It turns out that nearly 60% of readers surveyed prefer a '58 Bel Air to a yellow Corvette when they're contemplating a Tom Waits-themed eternity in Project Car Hell. And, now that Romeo is done bleeding, let's take a look at today's Choose Your Eternity candidates. We have a tough time finding Japanese cars that are both sufficiently cool and hellish enough for this series, but today we've managed to find a couple cars from Nippon that get the job done. They're turbocharged, they're all-wheel-drive, and they've probably had the crap beat out of them by previous owners.
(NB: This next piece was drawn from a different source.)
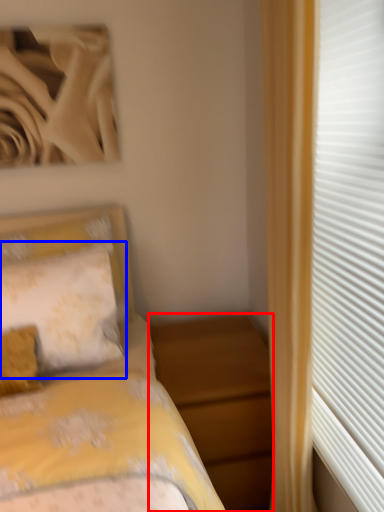
Question: Which of the following is the farthest to the observer, nightstand (highlighted by a red box) or pillow (highlighted by a blue box)?

Choices:
 (A) nightstand
 (B) pillow

Answer: (B)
Thanks (and a Project Car Hell Tipster T-shirt) to Schnog for the tip!
Celicas with All-Trac AWD and turbocharging are a blast to drive, but they're quite rare- you'll need to drop close to ten grand for a nice one. But you're a barbarian with a wrench in your pocket, and you know you can save a bundle by starting with an All-Trac that needs a little bit of work. Say, this 1991 Celica All-Trac, for example; while we don't know the reserve price, it's only been bid up to $1,200 at the time of this writing. The seller says "the olny thing wrong with it is it needs a shift control cable, and the bolt for the front sway bar," so there ya go! A few body parts, a little elbow grease, and it'll be good as new!
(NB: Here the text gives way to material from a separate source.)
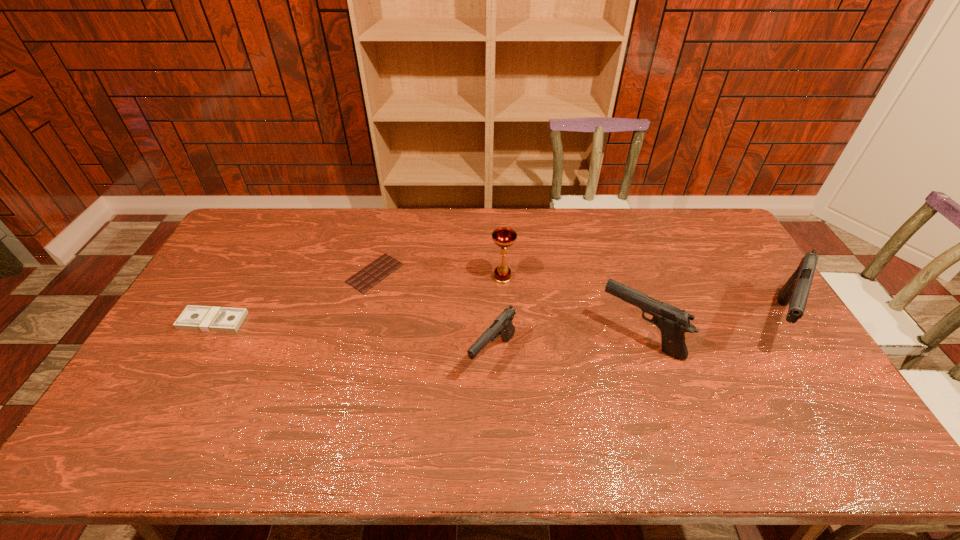
This screenshot has width=960, height=540. I want to click on free spot that satisfies the following two spatial constraints: 1. at the muzzle of the second object from right to left; 2. at the muzzle of the shortest gun, so click(x=645, y=355).

This screenshot has width=960, height=540. In order to click on vacant space that satisfies the following two spatial constraints: 1. at the muzzle of the rightmost object; 2. at the muzzle of the second gun from left to right in this screenshot , I will do `click(786, 338)`.

This screenshot has width=960, height=540. I want to click on free space that satisfies the following two spatial constraints: 1. at the muzzle of the rightmost gun; 2. at the muzzle of the second tallest gun, so click(x=786, y=338).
Toyota, Toyota, Toyota... sure, they're well built and reliable and all that, but everyone's got one! That's why you're a Mitsubishi sort of
masochist aficionado, so you can stand out from the crowd. Yes, from the Zero all the way up to this 1991 Galant VR-4, the triple-diamond logo has meant "quality" for decades. This car has the same 4G63 engine and powertrain used in the Talon/Eclipse, but the wrapper is total stealthy sleeper, and this example looks pretty clean in the photos. What fun you'll have with it... once you get it running right, of course. According to the seller: "NOW FOR THE BAD THIS CAR WILL NEED A NEW FUEL PUMP CAR DOES RUN AND DRIVE BUT ONCE U HIT BOOST IT CUTS OFF THE COMPUTER IS THROWING A FUEL PUMP CODE," which means you'll have some fuel-system woes, starting with the fuel pump and ending... well, that's why it's Project Car Hell!